**YOUR TASK:** Your answer must be an exact copy of the records below, minus the pictures.

**EXERCISE INPUTS:**
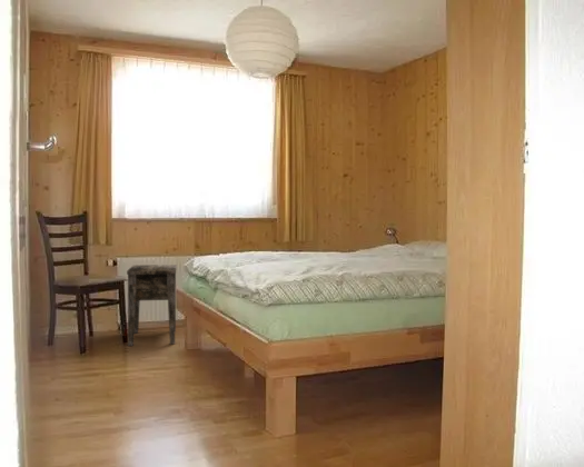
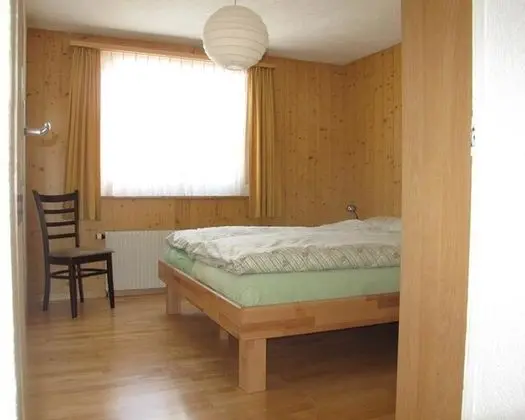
- side table [126,264,178,347]
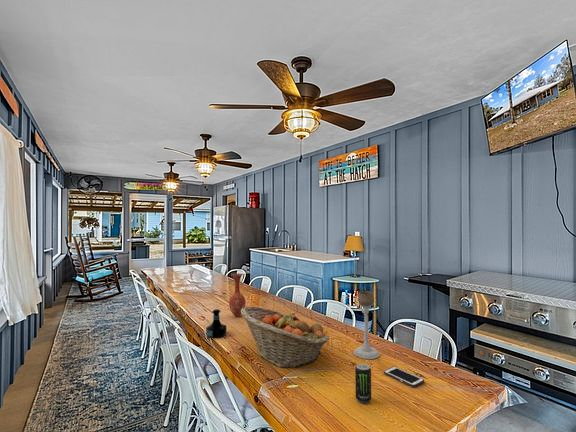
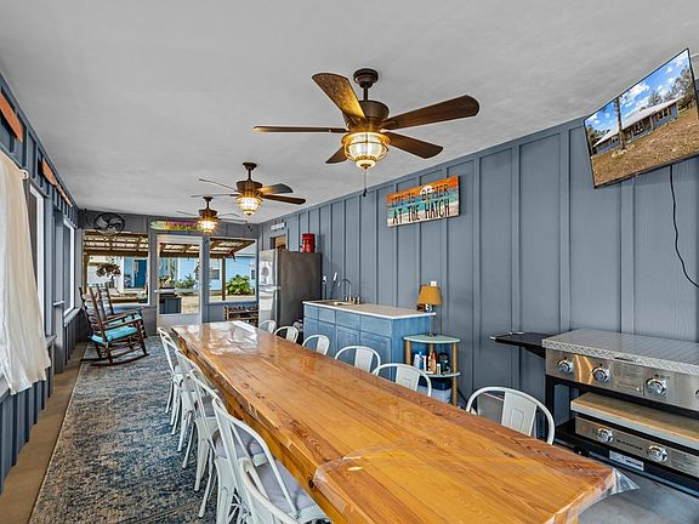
- candle holder [353,290,380,360]
- fruit basket [241,305,330,368]
- cell phone [383,366,425,388]
- vase [228,272,247,318]
- tequila bottle [205,308,228,339]
- beverage can [354,362,372,404]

**OUTPUT BELOW:**
- side table [126,264,178,347]
- candle holder [353,290,380,360]
- fruit basket [241,305,330,368]
- cell phone [383,366,425,388]
- vase [228,272,247,318]
- tequila bottle [205,308,228,339]
- beverage can [354,362,372,404]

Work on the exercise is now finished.